◆ **TASK BRIEF**
Report every line of the data that includes "device".

___ INFORMATION PROVIDED

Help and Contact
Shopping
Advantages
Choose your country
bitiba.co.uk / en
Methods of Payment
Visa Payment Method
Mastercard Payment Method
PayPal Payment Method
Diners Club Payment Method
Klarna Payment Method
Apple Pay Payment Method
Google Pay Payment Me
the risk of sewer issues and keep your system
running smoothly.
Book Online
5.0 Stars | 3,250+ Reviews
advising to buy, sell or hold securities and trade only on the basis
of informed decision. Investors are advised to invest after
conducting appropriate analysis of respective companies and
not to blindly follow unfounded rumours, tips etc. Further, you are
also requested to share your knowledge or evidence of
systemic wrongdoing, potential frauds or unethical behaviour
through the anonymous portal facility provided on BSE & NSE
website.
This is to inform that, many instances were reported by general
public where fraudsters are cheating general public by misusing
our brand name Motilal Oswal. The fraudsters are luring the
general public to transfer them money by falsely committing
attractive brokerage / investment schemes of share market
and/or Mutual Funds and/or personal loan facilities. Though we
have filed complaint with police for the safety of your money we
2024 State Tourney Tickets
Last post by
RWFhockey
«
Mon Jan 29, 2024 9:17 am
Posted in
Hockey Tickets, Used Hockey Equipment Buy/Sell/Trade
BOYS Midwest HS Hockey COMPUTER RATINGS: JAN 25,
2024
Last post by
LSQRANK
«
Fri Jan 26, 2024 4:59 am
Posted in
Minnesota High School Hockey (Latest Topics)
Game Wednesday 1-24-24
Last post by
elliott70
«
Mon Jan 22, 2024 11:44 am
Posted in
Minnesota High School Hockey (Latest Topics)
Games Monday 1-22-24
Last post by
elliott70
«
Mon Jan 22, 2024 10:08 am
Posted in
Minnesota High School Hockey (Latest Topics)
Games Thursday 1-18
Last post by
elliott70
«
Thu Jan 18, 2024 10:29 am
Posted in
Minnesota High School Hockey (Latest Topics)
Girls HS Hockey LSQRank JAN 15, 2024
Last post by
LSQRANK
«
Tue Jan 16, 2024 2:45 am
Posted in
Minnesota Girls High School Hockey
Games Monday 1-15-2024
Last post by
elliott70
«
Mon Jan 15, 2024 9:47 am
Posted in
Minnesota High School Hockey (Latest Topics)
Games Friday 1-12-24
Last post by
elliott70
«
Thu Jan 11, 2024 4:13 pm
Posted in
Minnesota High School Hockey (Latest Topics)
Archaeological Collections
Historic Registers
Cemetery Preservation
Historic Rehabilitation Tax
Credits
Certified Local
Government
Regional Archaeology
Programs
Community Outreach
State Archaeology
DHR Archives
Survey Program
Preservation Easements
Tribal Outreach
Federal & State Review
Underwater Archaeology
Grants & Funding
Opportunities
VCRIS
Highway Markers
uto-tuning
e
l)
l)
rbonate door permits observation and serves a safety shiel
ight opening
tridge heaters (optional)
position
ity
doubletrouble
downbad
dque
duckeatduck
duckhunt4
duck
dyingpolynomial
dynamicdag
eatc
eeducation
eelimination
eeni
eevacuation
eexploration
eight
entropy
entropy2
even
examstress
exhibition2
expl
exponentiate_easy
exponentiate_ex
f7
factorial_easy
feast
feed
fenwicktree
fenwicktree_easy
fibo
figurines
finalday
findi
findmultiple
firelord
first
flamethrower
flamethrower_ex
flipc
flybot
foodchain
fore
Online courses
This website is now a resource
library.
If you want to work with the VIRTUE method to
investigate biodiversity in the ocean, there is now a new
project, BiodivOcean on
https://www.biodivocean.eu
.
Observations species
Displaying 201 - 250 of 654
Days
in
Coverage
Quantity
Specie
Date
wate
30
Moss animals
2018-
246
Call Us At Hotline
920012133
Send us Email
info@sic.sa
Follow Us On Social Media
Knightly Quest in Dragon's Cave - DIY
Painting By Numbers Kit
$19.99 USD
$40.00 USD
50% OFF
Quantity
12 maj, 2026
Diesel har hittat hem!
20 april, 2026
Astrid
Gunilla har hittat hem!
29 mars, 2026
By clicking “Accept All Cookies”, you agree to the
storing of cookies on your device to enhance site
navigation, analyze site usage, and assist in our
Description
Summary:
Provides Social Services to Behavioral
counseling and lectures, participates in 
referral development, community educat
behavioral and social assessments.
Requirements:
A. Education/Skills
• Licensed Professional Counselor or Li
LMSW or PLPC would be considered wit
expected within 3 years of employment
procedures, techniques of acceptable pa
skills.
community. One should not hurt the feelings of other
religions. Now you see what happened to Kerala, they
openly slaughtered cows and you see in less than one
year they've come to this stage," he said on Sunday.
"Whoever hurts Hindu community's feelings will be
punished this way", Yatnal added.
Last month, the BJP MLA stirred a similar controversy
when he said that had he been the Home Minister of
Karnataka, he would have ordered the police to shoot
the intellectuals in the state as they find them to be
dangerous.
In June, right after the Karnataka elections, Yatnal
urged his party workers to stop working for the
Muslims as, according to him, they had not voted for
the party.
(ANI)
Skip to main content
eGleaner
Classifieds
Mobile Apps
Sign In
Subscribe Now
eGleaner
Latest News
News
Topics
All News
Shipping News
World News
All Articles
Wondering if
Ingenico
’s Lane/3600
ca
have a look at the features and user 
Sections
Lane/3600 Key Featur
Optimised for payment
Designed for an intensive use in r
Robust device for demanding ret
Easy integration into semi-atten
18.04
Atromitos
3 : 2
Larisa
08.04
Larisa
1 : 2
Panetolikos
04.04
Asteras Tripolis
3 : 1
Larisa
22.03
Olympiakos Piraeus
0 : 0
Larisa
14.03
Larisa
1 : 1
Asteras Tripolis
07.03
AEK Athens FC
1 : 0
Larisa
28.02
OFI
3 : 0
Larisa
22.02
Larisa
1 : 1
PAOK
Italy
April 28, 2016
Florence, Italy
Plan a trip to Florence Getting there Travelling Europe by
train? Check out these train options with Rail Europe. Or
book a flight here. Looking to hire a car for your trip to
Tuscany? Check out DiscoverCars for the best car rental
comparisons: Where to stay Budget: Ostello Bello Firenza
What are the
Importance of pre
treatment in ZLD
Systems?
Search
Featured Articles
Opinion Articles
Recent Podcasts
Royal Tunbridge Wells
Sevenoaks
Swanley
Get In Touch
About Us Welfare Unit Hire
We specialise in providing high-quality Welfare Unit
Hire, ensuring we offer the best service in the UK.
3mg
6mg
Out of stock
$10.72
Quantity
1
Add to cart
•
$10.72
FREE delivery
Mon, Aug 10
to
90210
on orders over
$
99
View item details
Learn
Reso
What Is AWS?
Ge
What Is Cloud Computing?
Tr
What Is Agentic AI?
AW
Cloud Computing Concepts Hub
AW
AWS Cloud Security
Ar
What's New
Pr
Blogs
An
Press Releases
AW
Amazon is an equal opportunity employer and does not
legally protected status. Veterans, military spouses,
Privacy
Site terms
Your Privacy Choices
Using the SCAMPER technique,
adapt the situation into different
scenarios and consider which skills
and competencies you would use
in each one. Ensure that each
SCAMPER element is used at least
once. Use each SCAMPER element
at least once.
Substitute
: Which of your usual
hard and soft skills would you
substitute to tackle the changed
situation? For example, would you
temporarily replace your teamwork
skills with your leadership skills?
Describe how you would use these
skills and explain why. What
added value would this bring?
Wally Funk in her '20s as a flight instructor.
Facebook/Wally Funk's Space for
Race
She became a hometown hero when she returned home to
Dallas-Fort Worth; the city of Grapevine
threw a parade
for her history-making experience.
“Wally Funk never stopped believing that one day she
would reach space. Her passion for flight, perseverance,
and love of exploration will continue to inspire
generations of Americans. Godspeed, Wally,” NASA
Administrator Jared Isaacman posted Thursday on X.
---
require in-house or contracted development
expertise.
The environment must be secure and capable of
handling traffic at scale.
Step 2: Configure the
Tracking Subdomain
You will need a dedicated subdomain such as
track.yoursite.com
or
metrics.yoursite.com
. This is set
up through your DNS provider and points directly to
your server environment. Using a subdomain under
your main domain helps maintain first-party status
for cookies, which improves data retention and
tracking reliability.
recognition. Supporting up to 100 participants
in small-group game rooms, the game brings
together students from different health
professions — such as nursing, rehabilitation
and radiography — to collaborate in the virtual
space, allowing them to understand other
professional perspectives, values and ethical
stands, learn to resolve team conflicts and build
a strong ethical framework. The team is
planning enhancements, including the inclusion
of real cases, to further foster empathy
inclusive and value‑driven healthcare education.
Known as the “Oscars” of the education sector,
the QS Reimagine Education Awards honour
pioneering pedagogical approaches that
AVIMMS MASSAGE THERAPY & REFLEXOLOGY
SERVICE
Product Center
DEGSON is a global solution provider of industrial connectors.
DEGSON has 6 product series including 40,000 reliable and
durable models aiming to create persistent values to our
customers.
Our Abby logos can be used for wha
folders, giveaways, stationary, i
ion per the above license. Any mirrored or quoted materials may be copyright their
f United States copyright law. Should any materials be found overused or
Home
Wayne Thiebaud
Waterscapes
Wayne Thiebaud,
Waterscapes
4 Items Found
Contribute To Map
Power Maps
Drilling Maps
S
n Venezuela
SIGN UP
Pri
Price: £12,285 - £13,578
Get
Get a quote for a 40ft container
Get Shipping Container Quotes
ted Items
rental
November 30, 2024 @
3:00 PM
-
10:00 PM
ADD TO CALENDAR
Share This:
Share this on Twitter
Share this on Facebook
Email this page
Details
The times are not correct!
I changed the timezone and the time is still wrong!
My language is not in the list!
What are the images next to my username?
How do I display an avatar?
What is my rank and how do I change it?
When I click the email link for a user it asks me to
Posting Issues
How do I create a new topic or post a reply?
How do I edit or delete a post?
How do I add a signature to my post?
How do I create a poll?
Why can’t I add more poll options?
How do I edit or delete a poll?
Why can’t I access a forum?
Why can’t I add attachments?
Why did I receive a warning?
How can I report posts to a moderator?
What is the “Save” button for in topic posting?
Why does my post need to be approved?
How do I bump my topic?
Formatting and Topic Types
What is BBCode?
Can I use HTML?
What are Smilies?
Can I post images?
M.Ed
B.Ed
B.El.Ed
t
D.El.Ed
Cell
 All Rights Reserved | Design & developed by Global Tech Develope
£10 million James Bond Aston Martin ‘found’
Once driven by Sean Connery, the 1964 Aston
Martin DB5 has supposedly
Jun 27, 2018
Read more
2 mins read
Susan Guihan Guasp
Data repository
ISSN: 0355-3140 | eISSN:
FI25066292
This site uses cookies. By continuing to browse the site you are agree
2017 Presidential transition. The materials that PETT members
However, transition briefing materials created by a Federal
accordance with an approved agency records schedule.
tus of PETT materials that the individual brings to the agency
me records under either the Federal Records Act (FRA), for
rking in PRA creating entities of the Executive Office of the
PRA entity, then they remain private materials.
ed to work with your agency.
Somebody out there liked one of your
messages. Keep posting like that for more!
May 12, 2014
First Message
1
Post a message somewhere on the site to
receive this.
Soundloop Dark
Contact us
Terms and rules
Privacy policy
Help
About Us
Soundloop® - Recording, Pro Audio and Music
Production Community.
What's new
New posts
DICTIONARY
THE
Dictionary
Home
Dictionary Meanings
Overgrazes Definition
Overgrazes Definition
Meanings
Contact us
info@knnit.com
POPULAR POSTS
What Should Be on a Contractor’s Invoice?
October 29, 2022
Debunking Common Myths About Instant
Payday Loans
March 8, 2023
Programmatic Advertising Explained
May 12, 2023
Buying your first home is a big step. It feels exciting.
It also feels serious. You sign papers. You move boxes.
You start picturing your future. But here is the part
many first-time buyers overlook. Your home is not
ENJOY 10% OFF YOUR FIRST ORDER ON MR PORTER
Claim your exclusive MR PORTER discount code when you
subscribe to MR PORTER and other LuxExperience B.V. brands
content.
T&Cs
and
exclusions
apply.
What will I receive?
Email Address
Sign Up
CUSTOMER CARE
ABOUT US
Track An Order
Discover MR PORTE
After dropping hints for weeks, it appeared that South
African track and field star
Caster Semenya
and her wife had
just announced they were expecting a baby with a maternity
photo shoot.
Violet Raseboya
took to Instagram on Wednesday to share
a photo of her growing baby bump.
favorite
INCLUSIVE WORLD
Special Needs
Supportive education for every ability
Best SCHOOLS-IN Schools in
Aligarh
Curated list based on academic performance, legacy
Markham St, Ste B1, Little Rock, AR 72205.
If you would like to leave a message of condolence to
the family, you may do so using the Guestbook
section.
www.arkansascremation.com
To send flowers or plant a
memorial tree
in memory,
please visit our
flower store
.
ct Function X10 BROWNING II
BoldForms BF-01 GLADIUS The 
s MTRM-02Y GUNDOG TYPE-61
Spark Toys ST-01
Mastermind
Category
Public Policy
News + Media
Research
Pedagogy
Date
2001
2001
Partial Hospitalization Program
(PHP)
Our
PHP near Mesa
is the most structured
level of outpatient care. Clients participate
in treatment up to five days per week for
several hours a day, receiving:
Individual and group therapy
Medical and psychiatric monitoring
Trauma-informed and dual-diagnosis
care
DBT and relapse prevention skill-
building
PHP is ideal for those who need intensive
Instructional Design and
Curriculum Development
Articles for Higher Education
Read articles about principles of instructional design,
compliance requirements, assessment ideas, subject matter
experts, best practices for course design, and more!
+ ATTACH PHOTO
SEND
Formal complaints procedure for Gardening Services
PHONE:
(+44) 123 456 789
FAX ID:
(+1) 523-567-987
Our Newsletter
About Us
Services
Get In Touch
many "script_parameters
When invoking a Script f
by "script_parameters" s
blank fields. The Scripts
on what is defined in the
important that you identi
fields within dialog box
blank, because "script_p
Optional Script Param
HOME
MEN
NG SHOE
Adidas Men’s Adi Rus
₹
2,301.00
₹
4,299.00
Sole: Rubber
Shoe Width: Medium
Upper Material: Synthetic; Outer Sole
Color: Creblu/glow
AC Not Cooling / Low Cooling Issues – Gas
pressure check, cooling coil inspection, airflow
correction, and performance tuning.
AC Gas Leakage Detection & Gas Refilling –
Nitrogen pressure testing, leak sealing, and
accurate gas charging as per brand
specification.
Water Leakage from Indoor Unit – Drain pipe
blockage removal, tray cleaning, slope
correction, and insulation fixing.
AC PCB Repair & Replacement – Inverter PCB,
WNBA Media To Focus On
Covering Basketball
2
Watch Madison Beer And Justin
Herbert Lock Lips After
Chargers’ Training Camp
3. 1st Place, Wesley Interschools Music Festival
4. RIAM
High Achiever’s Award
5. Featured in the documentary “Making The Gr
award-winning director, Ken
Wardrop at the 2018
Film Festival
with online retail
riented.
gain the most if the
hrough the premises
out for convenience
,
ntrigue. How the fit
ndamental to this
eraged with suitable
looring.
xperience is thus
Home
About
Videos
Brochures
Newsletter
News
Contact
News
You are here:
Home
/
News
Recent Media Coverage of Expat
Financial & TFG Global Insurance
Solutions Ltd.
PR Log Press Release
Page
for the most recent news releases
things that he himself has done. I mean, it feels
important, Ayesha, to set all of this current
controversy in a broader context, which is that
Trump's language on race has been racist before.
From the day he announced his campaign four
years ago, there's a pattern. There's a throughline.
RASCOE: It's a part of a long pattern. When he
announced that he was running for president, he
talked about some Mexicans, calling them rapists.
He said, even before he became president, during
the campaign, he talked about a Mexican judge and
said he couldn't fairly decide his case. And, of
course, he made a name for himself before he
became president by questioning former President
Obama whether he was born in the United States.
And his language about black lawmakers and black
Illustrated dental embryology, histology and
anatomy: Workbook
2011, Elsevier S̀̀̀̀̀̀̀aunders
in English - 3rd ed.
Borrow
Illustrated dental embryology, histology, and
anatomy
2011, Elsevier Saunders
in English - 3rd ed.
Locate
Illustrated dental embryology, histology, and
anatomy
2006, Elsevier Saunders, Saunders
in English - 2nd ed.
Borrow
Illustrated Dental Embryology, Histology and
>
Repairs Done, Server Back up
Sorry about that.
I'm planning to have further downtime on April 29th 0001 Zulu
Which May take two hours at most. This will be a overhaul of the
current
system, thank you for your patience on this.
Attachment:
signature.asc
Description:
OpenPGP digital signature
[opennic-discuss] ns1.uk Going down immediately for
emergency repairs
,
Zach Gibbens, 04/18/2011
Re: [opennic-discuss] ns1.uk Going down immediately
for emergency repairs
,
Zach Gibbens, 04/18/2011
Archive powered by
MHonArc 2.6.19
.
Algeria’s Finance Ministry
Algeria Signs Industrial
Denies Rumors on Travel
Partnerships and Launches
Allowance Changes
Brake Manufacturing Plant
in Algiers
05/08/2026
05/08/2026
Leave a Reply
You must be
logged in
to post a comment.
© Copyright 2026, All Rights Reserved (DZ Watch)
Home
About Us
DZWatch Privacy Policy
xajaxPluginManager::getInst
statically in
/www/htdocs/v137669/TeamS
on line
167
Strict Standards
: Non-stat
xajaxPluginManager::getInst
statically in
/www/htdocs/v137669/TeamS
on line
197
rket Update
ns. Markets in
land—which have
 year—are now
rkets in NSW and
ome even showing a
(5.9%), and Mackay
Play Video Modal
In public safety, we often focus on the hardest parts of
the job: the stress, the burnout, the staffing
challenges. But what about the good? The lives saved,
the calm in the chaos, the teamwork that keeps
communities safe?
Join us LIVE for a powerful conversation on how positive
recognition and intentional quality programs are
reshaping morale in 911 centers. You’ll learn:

______

◆ **WRITTEN SOLUTION**
storing of cookies on your device to enhance site
Robust device for demanding ret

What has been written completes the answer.